I imagine the same behaviour is implemented for spinning disks and other SATA devices, but whether they actually listen to it, hard to say.
I can’t comment Re:NFS behaviour, it isn’t something I’ve really worked with or looked at the internals of, but cloud storage systems, I think this is not true nowadays, it seems on AWS at least that EBS ensures durability before acknowledging writes without needing to issue a FUA:
All writes to EBS are durability recorded to nonvolatile storage before the write is acknowledged to the operating system running in the EC2 instance. fsync() does not necessarily force unit access, and explicit FUA / flush / barriers are not required for data durability (unlike some storage devices or cloud storage systems). Perhaps there was confusion about the question that was asked.
I think this is very dependent on the hardware (and also a little bit on the file system). I will say at a certain point, you’re putting your faith in the hardware to do the right thing.
Right, but, this is my point! 😅 You’re always putting your faith in something to do the right thing, according to your definition of the right thing. Using a normal write means you’re putting your faith in the FS cache. Calling fsync after every write means you’re putting your faith in the underlying storage driver. Using O_DIRECT means you’re putting your faith in the specific device’s DMA queue or whatever. These are all points in the risk spectrum, each with different costs and benefits. Of course none of them actually guarantee what you actually need, which is data durability across system restarts/crashes. They can only reduce the risk(s) related to those conditions in their own specific ways.

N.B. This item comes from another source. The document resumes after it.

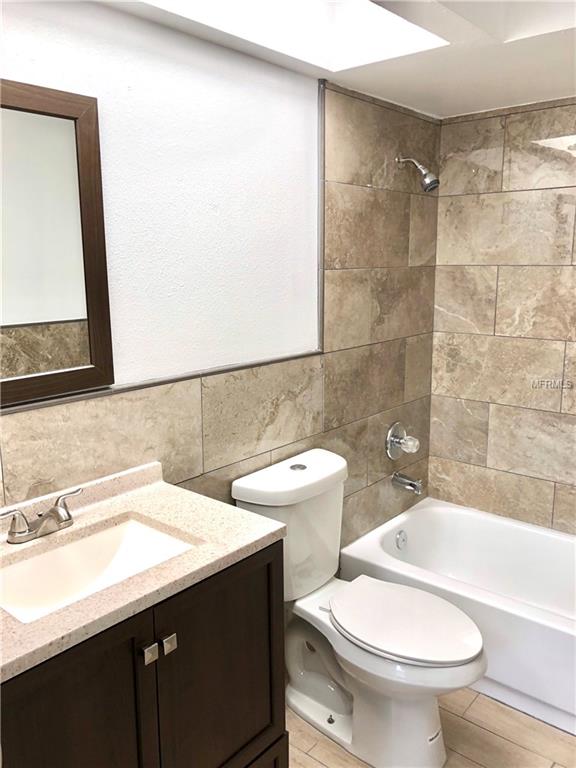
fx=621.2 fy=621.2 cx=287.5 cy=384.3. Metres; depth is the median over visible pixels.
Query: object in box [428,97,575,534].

I will say at a certain point, you’re putting your faith in the hardware to do the right thing.
I learned a lot from Tigerbeetle’s approach to fsync problems and durability, they specifically call out other problems with fsync from Can Applications Recover from fsync Failures?
They take advantage of the fact that they’re running a distributed system. Specifically TigerBeetle “manages its own page cache, writes data to disk with O_DIRECT and can work with a block device directly, no file system is necessary” and “uses Protocol Aware Recovery to remain available unless the data gets corrupted on every single replica”.